I'm a highly experienced senior business executive, with over 20 years experience in all aspects of business management, from accounting, finance and economics to business management and ethics.
Undergraduate Degree: Montana State University - Bachelors, Statistics/Econ
Graduate Degree: Univ of Phoenix - Masters, Business Admin
Skiing, hiking, motorcycles
CLEP College Mathematics
CLEP Financial Accounting
High School Accounting
High School Business
High School Economics
IB Business & Management
IB Further Mathematics
IB Mathematics: Applications and Interpretation
Technology and Coding
What is your teaching philosophy?
My approach to teaching is to provide real-life situations which demonstrate the concept, and then to work through numerous and varying examples and problems until the concept has been thoroughly mastered.
What might you do in a typical first session with a student?
Each student learns differently. My primary goal in the first meeting is to understand how they learn, what their current understanding is of the course content, and what they wish to gain by personal tutoring. This may involve determining where the student believes their shortfall in understanding of the subject matter is. On some occasions, the student may not know where their shortfall is, so I will need to determine that with the help of the student. It may also be helpful to talk the student's parents (if a high-school student) to determine the shortfall.
How can you help a student become an independent learner?
Independent learning comes from a couple of things - self-discipline and self-confidence. A student that is confident in their ability to learn, having learned the self-discipline to study on their own, will be more successful.
How would you help a student stay motivated?
Everyone learns at their own pace, and learns differently. The key is to understand the individual student. The first step in helping a student learn a difficult concept is for me as the tutor to gain an understanding of what they understand of the subject, and then to identify where the shortfall is. We can then take a couple of different pathways, whether using textbook problems to gain repetitive understanding, or real-life examples to reinforce learning.
How do you help students who are struggling with reading comprehension?
Simply re-reading the text likely won't help. The lack of comprehension can be overcome through examples, bridging the gap and identifying ways to overcome.
How would you help a student get excited/engaged with a subject that they are struggling in?
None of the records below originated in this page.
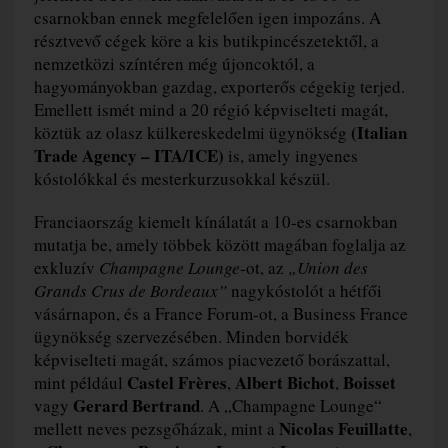
csarnokban ennek megfelelően igen impozáns. A
résztvevő cégek köre a kis butikpincészetektől, a
nemzetközi színtéren még újoncoktól, a
hagyományokban gazdag, exporterős cégekig terjed.
Emellett ismét mind a 20 régió képviselteti magát,
(Italian
köztük az olasz külkereskedelmi ügynökség
Trade Agency – ITA/ICE)
is, amely ingyenes
kóstolókkal és mesterkurzusokkal készül.
Franciaország kiemelt kínálatát a 10-es csarnokban
mutatja be, amely többek között magában foglalja az
exkluzív
Champagne Lounge
-ot, az
„Union des
Grands Crus de Bordeaux”
nagykóstolót a hétfői
vásárnapon, és a France Forum-ot, a Business France
ügynökség szervezésében. Minden borvidék
képviselteti magát, számos piacvezető borászattal,
Castel Frères
Albert Bichot
Boisset
mint például
,
,
Gerard Bertrand
vagy
. A „Champagne Lounge“
Nicolas Feuillatte
mellett neves pezsgőházak, mint a
,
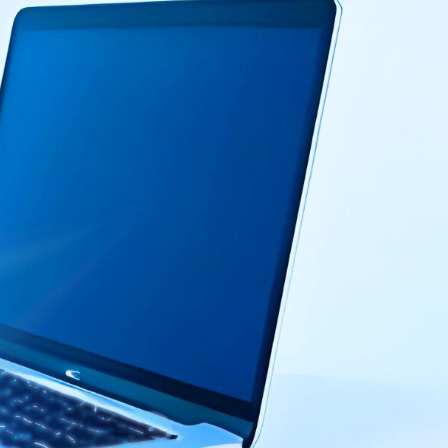
データ
ヘルプデスク
キッティング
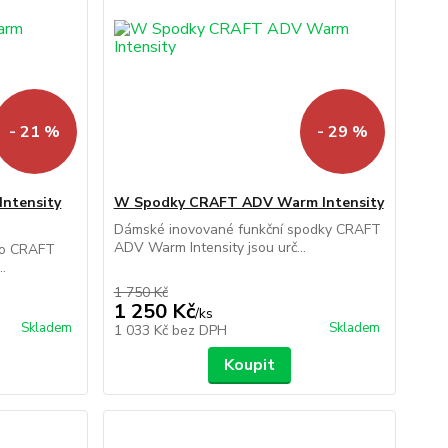
- 21 %
- 29 %
ntensity
W Spodky CRAFT ADV Warm Intensity
Dámské inovované funkční spodky CRAFT
ADV Warm Intensity jsou urč...
ko CRAFT
.
1 750 Kč
1 250 Kč
/
ks
Skladem
Skladem
1 033 Kč
bez DPH
Koupit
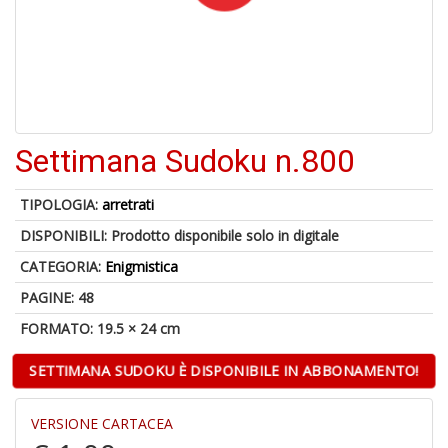
A
p
u
a
M
Settimana Sudoku n.800
C
TIPOLOGIA:
arretrati
DISPONIBILI:
Prodotto disponibile solo in digitale
CATEGORIA:
Enigmistica
A
a
PAGINE: 48
G
FORMATO: 19.5 × 24 cm
S
SETTIMANA SUDOKU È DISPONIBILE IN ABBONAMENTO!
VERSIONE CARTACEA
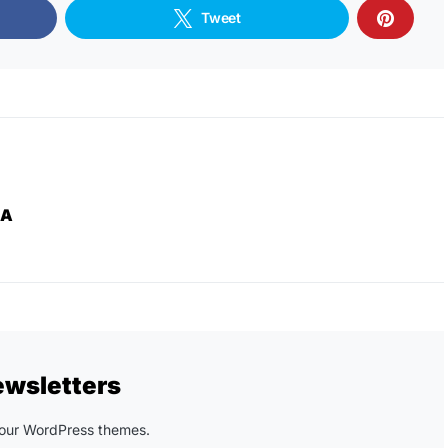
Tweet
ZA
ewsletters
n our WordPress themes.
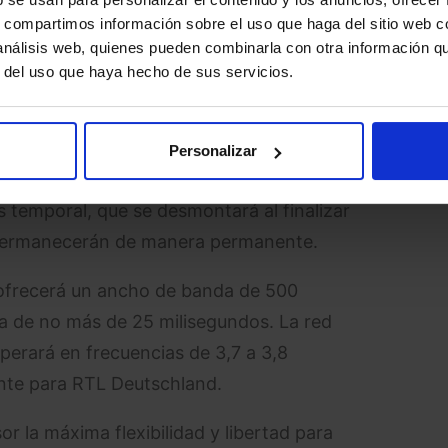
s, compartimos información sobre el uso que haga del sitio web 
 análisis web, quienes pueden combinarla con otra información q
r del uso que haya hecho de sus servicios.
a cobertura óptima
Personalizar
pus de RTL contará con un total de seis
s temporal, que se desmontará al finalizar
e permanecerán de manera permanente.
d ofrecerá un ancho de banda de 500
a de no más de 25 milisegundos. La red
operará en frecuencias de 3,7 a 3,8
nte para RTL Deutschland.
r la máxima flexibilidad y libertad para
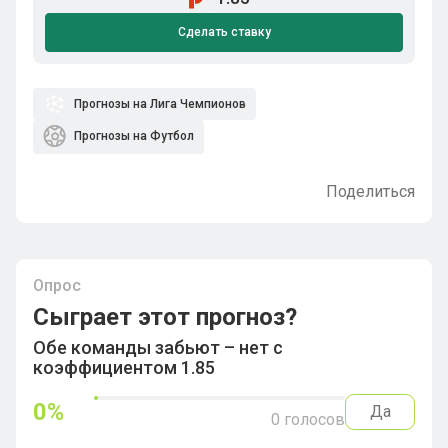
Сделать ставку
Прогнозы на Лига Чемпионов
Прогнозы на Футбол
Поделиться
Опрос
Сыграет этот прогноз?
Обе команды забьют – нет с
коэффициентом 1.85
0
%
Да
0
голосов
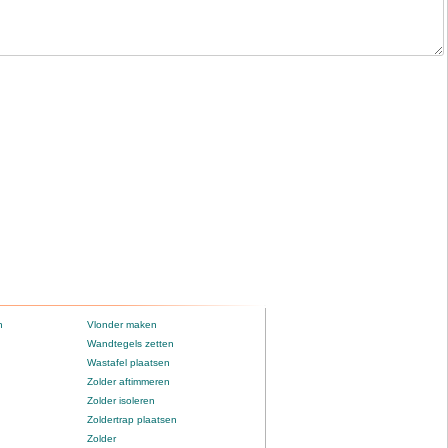
n
Vlonder maken
Wandtegels zetten
Wastafel plaatsen
Zolder aftimmeren
Zolder isoleren
Zoldertrap plaatsen
Zolder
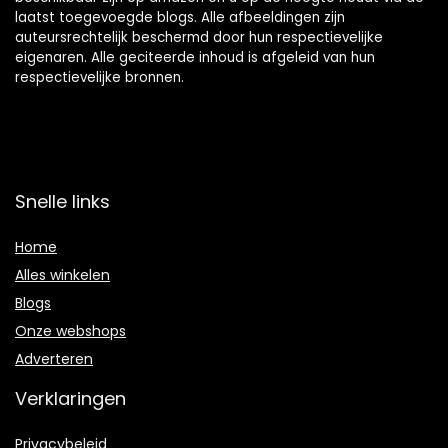
laatst toegevoegde blogs. Alle afbeeldingen zijn
auteursrechtelijk beschermd door hun respectievelijke
eigenaren. Alle geciteerde inhoud is afgeleid van hun
respectievelijke bronnen.
Snelle links
Home
Alles winkelen
Blogs
Onze webshops
Adverteren
Verklaringen
Privacybeleid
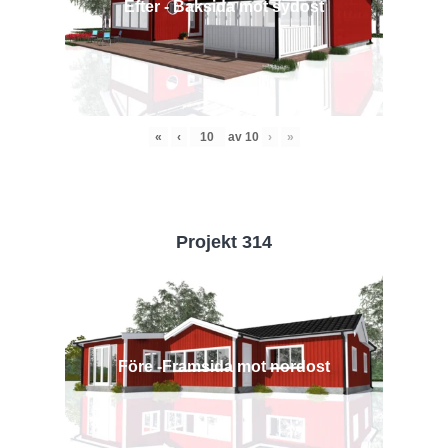
Efter - Baksida mot sydost
«
‹
av
10
›
»
Projekt 314
Före -Framsida mot nordost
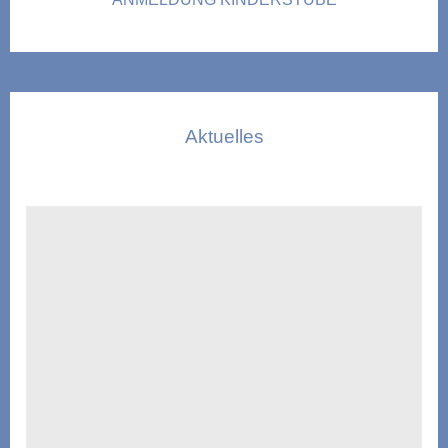
Aktuelles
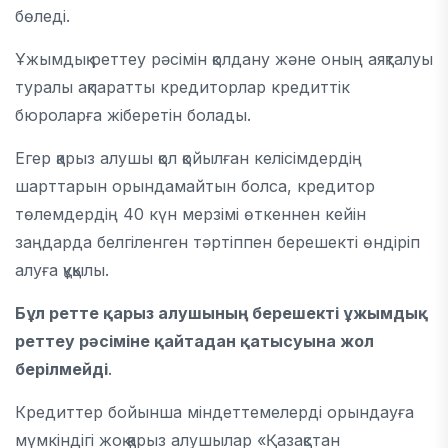
бөледі.
Ұжымдық реттеу рәсімін қолдану және оның аяқталуы
туралы ақпаратты кредиторлар кредиттік
бюроларға жіберетін болады.
Егер қарыз алушы қол қойылған келiсiмдердiң
шарттарын орындамайтын болса, кредитор
төлемдердiң 40 күн мерзiмi өткеннен кейiн
заңдарда белгiленген тәртiппен берешектi өндiрiп
алуға құқылы.
Бұл ретте қарыз алушының берешекті ұжымдық
реттеу рәсіміне қайтадан қатысуына жол
берілмейді
.
Кредиттер бойынша мiндеттемелердi орындауға
мүмкiндiгi жоқ қарыз алушылар «Қазақстан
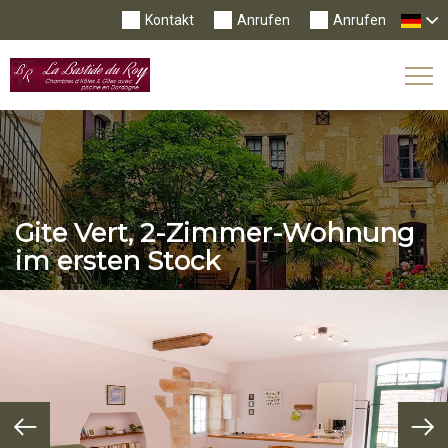
Kontakt
Anrufen
Anrufen
Tog
Nav
Gite Vert, 2-Zimmer-Wohnung
im ersten Stock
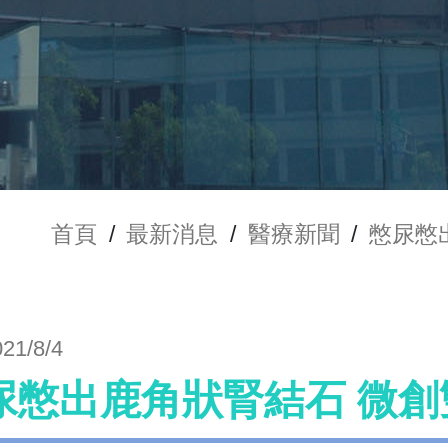
首頁
/
最新消息
/
醫療新聞
/
憋尿憋
021/8/4
尿憋出鹿角狀腎結石 微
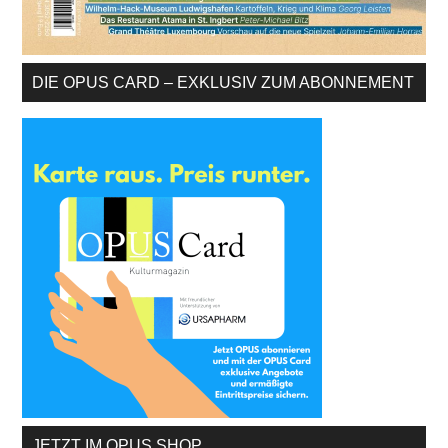
DIE OPUS CARD – EXKLUSIV ZUM ABONNEMENT
JETZT IM OPUS SHOP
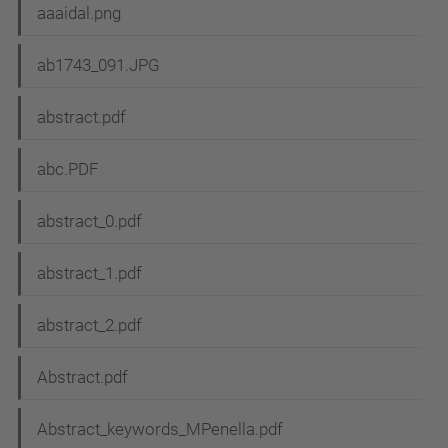
aaaidal.png
ab1743_091.JPG
abstract.pdf
abc.PDF
abstract_0.pdf
abstract_1.pdf
abstract_2.pdf
Abstract.pdf
Abstract_keywords_MPenella.pdf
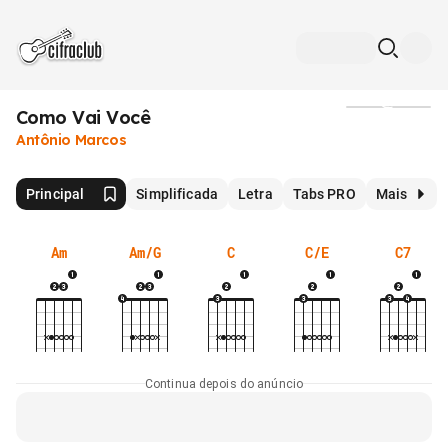
Como Vai Você
Mídia
Antônio Marcos
Principal
Simplificada
Letra
Tabs PRO
Mais
Am
Am/G
C
C/E
C7
Continua depois do anúncio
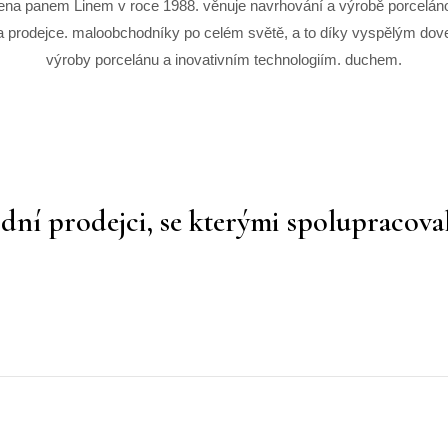
žena panem Linem v roce 1988. věnuje navrhování a výrobě porcelán
 prodejce. maloobchodníky po celém světě, a to díky vyspělým dov
výroby porcelánu a inovativním technologiím. duchem.
 prodejci, se kterými spolupracovali,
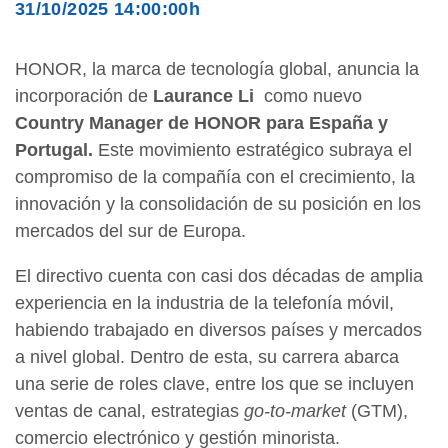
31/10/2025 14:00:00h
HONOR, la marca de tecnología global, anuncia la
incorporación de
Laurance Li
como nuevo
Country Manager de HONOR para España y
Portugal.
Este movimiento estratégico subraya el
compromiso de la compañía con el crecimiento, la
innovación y la consolidación de su posición en los
mercados del sur de Europa.
El directivo cuenta con casi dos décadas de amplia
experiencia en la industria de la telefonía móvil,
habiendo trabajado en diversos países y mercados
a nivel global. Dentro de esta, su carrera abarca
una serie de roles clave, entre los que se incluyen
ventas de canal, estrategias
go-to-market
(GTM),
comercio electrónico y gestión minorista.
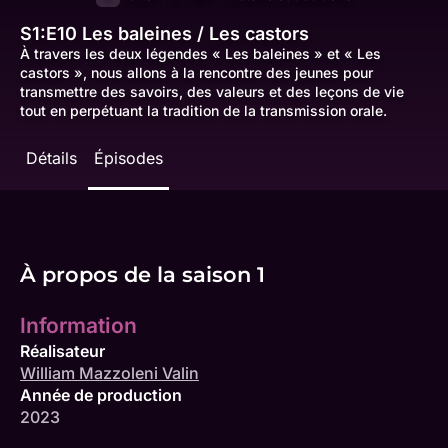
S1:E10
Les baleines / Les castors
À travers les deux légendes « Les baleines » et « Les
castors », nous allons à la rencontre des jeunes pour
transmettre des savoirs, des valeurs et des leçons de vie
tout en perpétuant la tradition de la transmission orale.
Détails
Épisodes
À propos de la saison 1
Information
Réalisateur
William Mazzoleni Valin
Année de production
2023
Students often get excited and engaged in subjects in which they do well. Rarely will you see someone get excited about something they're struggling with. Often, understanding large concepts starts with understanding simple ones first. And in understanding more simple concepts, we create a foundation for further understanding, and that's where engagement comes from.
What techniques would you use to be sure that a student understands the material?
If a student can explain a concept back to me in a manner which demonstrates understanding, that's a start. And some of that will be demonstrated through mastery of problems and examples. Repetition of success in that vein will lead to success and overall understanding.
How do you build a student's confidence in a subject?
Success builds confidence, and success comes from understanding. My job is to build that understanding via mastery of problems and examples.
How do you evaluate a student's needs?
My first approach is going to be to what the student believes their needs are. Often, a student will know where they are struggling. What they may not know are the specifics of why they are struggling at a particular point in their learning. And determining that takes a keen understanding of the subject matter involved.
How do you adapt your tutoring to the student's needs?
Different students learn in different ways. The key to success, whether in individual tutoring or in the classroom setting, is for the instructor to adapt. That may mean more theory and reading that works for one student may not necessarily work for another. That second student may learn better through verbal explanation, examples, problem solving, etc.
What strategies have you found to be most successful when you start to work with a student?
Practice problems, guided learning, short examples building to larger examples and repetition.
What types of materials do you typically use during a tutoring session?
Written problems, ad-hoc examples, and printed material.